- Opening Delimiter -
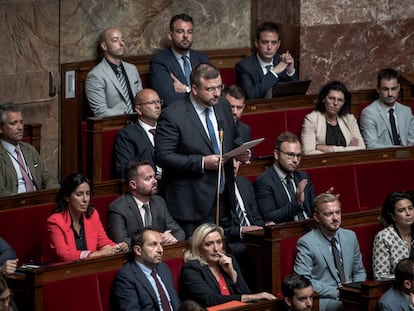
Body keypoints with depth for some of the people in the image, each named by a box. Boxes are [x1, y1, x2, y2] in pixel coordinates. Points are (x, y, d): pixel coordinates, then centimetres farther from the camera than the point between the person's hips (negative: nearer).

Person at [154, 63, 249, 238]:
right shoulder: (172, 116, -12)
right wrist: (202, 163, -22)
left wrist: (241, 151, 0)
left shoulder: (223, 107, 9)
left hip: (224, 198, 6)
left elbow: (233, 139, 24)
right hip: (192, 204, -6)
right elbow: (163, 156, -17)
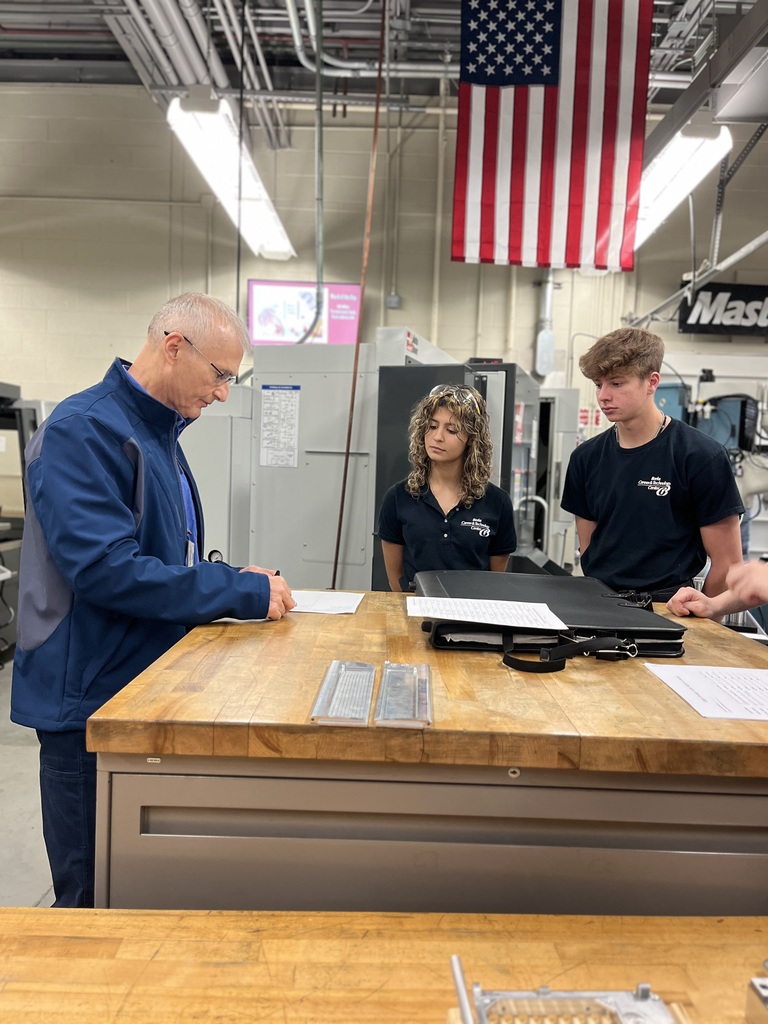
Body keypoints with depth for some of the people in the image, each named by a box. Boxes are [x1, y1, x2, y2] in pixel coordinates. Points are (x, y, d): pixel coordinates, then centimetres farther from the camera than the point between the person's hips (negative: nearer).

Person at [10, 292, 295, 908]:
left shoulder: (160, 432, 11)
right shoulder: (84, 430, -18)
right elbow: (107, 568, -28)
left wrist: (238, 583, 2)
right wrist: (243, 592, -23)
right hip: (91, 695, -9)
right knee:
- Closing Delimiter -
• Required action
Exclude the pictures, and transcribe all of the material exactly.

• Your response
Body keypoints with depth for some of the people in the image, each named by a box. Boxes are [x1, y1, x2, y2] in pixel coordinates. Points are (x, y, d): pixel coordinates, then centimetres farther from the camera than the point between the person's hips (negative: nearer).

Person at [154, 63, 249, 238]:
right shoulder: (172, 116, -12)
right wrist: (202, 163, -22)
left wrist: (241, 151, 0)
left shoulder: (223, 107, 9)
left hip: (224, 198, 6)
left elbow: (233, 139, 24)
right hip: (192, 204, -6)
right elbow: (163, 156, -17)
Body keypoints with depth for some of the people in the image, each named by a box. Boxes are [x1, y1, x2, y2] in pixel coordinates. Points are (x, y, d): pixel coordinates, then centimetres farther from the camera than the point between the person's hips (negative: nearer).

Person at [10, 292, 295, 908]:
left shoulder: (160, 432, 11)
right shoulder: (84, 430, -18)
right elbow: (107, 568, -28)
left wrist: (238, 583, 2)
right wrist: (243, 592, -23)
right hip: (91, 695, -9)
right knee:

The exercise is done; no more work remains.